Test-case examples of successful genre-juggling, Guillermo del Toro’s Spanish language films (Pan’s Labyrinth, The Devil’s Backbone) always find a sturdy emotional centre from which to mix disparate elements of horror, fairytale and romance.
Eugenio Mira’s stylish, ambitious genre-spinner echoes del Toro and comes with his approval, but the Pan’s piper’s magic touch eludes this heady, muddled mash-up.
Scripted by Backbone co-writer Antonio Trashorras, in late-19th-century Spain, a young woman, Joana (Bárbara Goenaga), lives like a castle-bound princess, rendered dependant by the titular, perception-scrambling brain disorder.
Surrounding plotting scrambles up a neo-corporate espionage strand with a lovers’-triangle melodrama of mutable identity: convinced Joana’s late father, a lens maker, told her the code for a magnification device, a wicked weapons manufacturer (Martina Gedeck) concocts a twisty scheme involving dark chambers, dodgy doctors and Joana’s fiancé’s double to seduce secrets from her brain.
“It’s complicated,” someone sagely notes.

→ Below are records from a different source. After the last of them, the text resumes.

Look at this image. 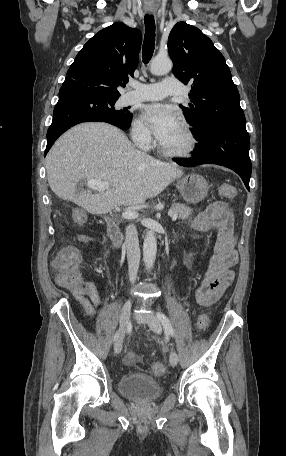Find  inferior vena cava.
I'll return each instance as SVG.
<instances>
[{"instance_id": "obj_1", "label": "inferior vena cava", "mask_w": 286, "mask_h": 456, "mask_svg": "<svg viewBox=\"0 0 286 456\" xmlns=\"http://www.w3.org/2000/svg\"><path fill=\"white\" fill-rule=\"evenodd\" d=\"M125 246L127 250L129 280L133 284L136 281L140 262L138 232L134 224H130L126 228Z\"/></svg>"}]
</instances>
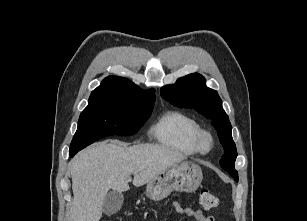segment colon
I'll return each instance as SVG.
<instances>
[{
  "instance_id": "obj_1",
  "label": "colon",
  "mask_w": 307,
  "mask_h": 221,
  "mask_svg": "<svg viewBox=\"0 0 307 221\" xmlns=\"http://www.w3.org/2000/svg\"><path fill=\"white\" fill-rule=\"evenodd\" d=\"M199 202L205 209H214L220 204L218 197L206 188L199 190Z\"/></svg>"
}]
</instances>
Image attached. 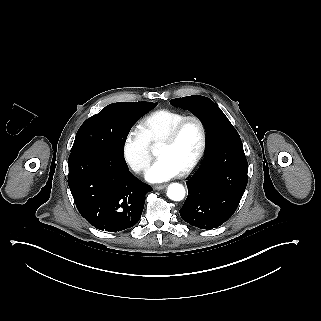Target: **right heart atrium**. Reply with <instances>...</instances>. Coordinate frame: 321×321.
<instances>
[{
    "label": "right heart atrium",
    "instance_id": "right-heart-atrium-1",
    "mask_svg": "<svg viewBox=\"0 0 321 321\" xmlns=\"http://www.w3.org/2000/svg\"><path fill=\"white\" fill-rule=\"evenodd\" d=\"M148 139L141 128H130L122 141V156L127 165L135 172L142 173L148 166Z\"/></svg>",
    "mask_w": 321,
    "mask_h": 321
}]
</instances>
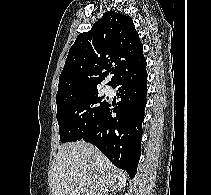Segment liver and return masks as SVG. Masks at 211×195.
<instances>
[{
  "label": "liver",
  "mask_w": 211,
  "mask_h": 195,
  "mask_svg": "<svg viewBox=\"0 0 211 195\" xmlns=\"http://www.w3.org/2000/svg\"><path fill=\"white\" fill-rule=\"evenodd\" d=\"M125 173L84 141L59 147L53 167V195H108L126 185Z\"/></svg>",
  "instance_id": "obj_1"
}]
</instances>
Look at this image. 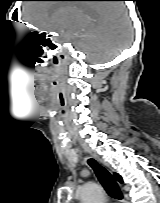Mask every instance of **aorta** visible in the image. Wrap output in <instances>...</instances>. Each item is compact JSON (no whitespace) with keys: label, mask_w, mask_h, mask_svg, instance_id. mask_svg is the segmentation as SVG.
I'll return each instance as SVG.
<instances>
[{"label":"aorta","mask_w":160,"mask_h":203,"mask_svg":"<svg viewBox=\"0 0 160 203\" xmlns=\"http://www.w3.org/2000/svg\"><path fill=\"white\" fill-rule=\"evenodd\" d=\"M81 203H104L102 188L93 182L85 184L80 190Z\"/></svg>","instance_id":"obj_1"}]
</instances>
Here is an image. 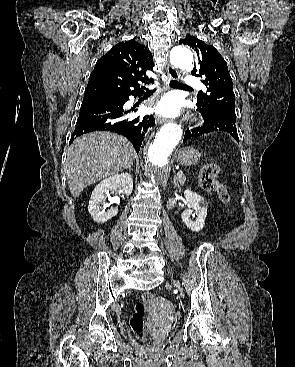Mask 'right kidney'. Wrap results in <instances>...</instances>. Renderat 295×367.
Here are the masks:
<instances>
[{
    "label": "right kidney",
    "mask_w": 295,
    "mask_h": 367,
    "mask_svg": "<svg viewBox=\"0 0 295 367\" xmlns=\"http://www.w3.org/2000/svg\"><path fill=\"white\" fill-rule=\"evenodd\" d=\"M119 191L129 196L133 190V180L128 173L115 174L101 181L93 190L89 200L88 211L94 221L105 223L118 213L117 208H108L107 211L102 208L104 199L109 191Z\"/></svg>",
    "instance_id": "1"
}]
</instances>
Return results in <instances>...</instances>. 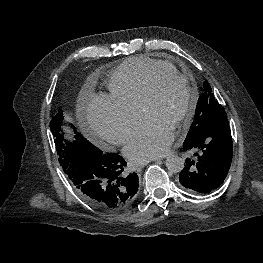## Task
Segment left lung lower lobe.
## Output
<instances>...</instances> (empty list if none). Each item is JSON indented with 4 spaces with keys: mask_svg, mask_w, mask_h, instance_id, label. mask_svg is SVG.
<instances>
[{
    "mask_svg": "<svg viewBox=\"0 0 263 263\" xmlns=\"http://www.w3.org/2000/svg\"><path fill=\"white\" fill-rule=\"evenodd\" d=\"M183 149L196 151V158L186 159L179 176L182 186L197 194L214 191L223 183L232 161L233 144L228 120H217L199 136L186 138Z\"/></svg>",
    "mask_w": 263,
    "mask_h": 263,
    "instance_id": "obj_1",
    "label": "left lung lower lobe"
}]
</instances>
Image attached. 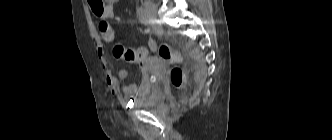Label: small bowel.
<instances>
[{
    "label": "small bowel",
    "instance_id": "1",
    "mask_svg": "<svg viewBox=\"0 0 332 140\" xmlns=\"http://www.w3.org/2000/svg\"><path fill=\"white\" fill-rule=\"evenodd\" d=\"M119 0H109V3L107 4L105 11L102 14V18L104 19H110L113 18L114 16V5L115 3H117ZM101 39L106 42V43H111L114 41L115 39V33L113 35L110 36H101ZM147 54L146 53L145 57L137 62L138 64L141 65L142 71H143V76L141 79L140 84H125L122 87V91L125 95L128 96H143L146 93H148V91L150 90L151 87V81L149 79V77L146 74V59H147ZM101 64L103 67V71L105 74V81L108 85V87L110 88V90L114 93L118 92L119 90V80L123 81L127 79L128 76V72L125 69H121L118 71L117 74V78L113 75V73L111 72V70L109 69L106 61L102 58L101 59Z\"/></svg>",
    "mask_w": 332,
    "mask_h": 140
}]
</instances>
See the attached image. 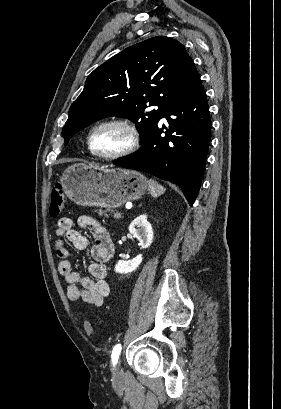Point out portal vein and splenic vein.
I'll use <instances>...</instances> for the list:
<instances>
[{
  "label": "portal vein and splenic vein",
  "instance_id": "portal-vein-and-splenic-vein-1",
  "mask_svg": "<svg viewBox=\"0 0 281 409\" xmlns=\"http://www.w3.org/2000/svg\"><path fill=\"white\" fill-rule=\"evenodd\" d=\"M112 216H113V217H116V219H120V217L123 216V213H122V212H119V213L113 212V213H112Z\"/></svg>",
  "mask_w": 281,
  "mask_h": 409
}]
</instances>
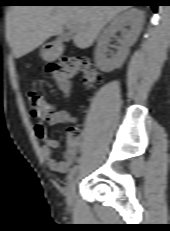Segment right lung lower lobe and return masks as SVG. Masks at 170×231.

Which would be fine if drawn-out conspiratorial non-intrigues didn’t blur the narrative focus on Joana’s emotional turmoil – clearly the story’s crux.
Mira’s a sure stylist, and he casts well: period details play like a high-grade Dickens adap via The Prestige and Gedeck chews scenery with relish.
Yet, with the story’s emotional core clouded, these are passing pleasures in an accretion of parts that don’t cohere. Like the snow that kisses the tragi-romantic climax, Agnosia looks lush. But its impact melts quickly.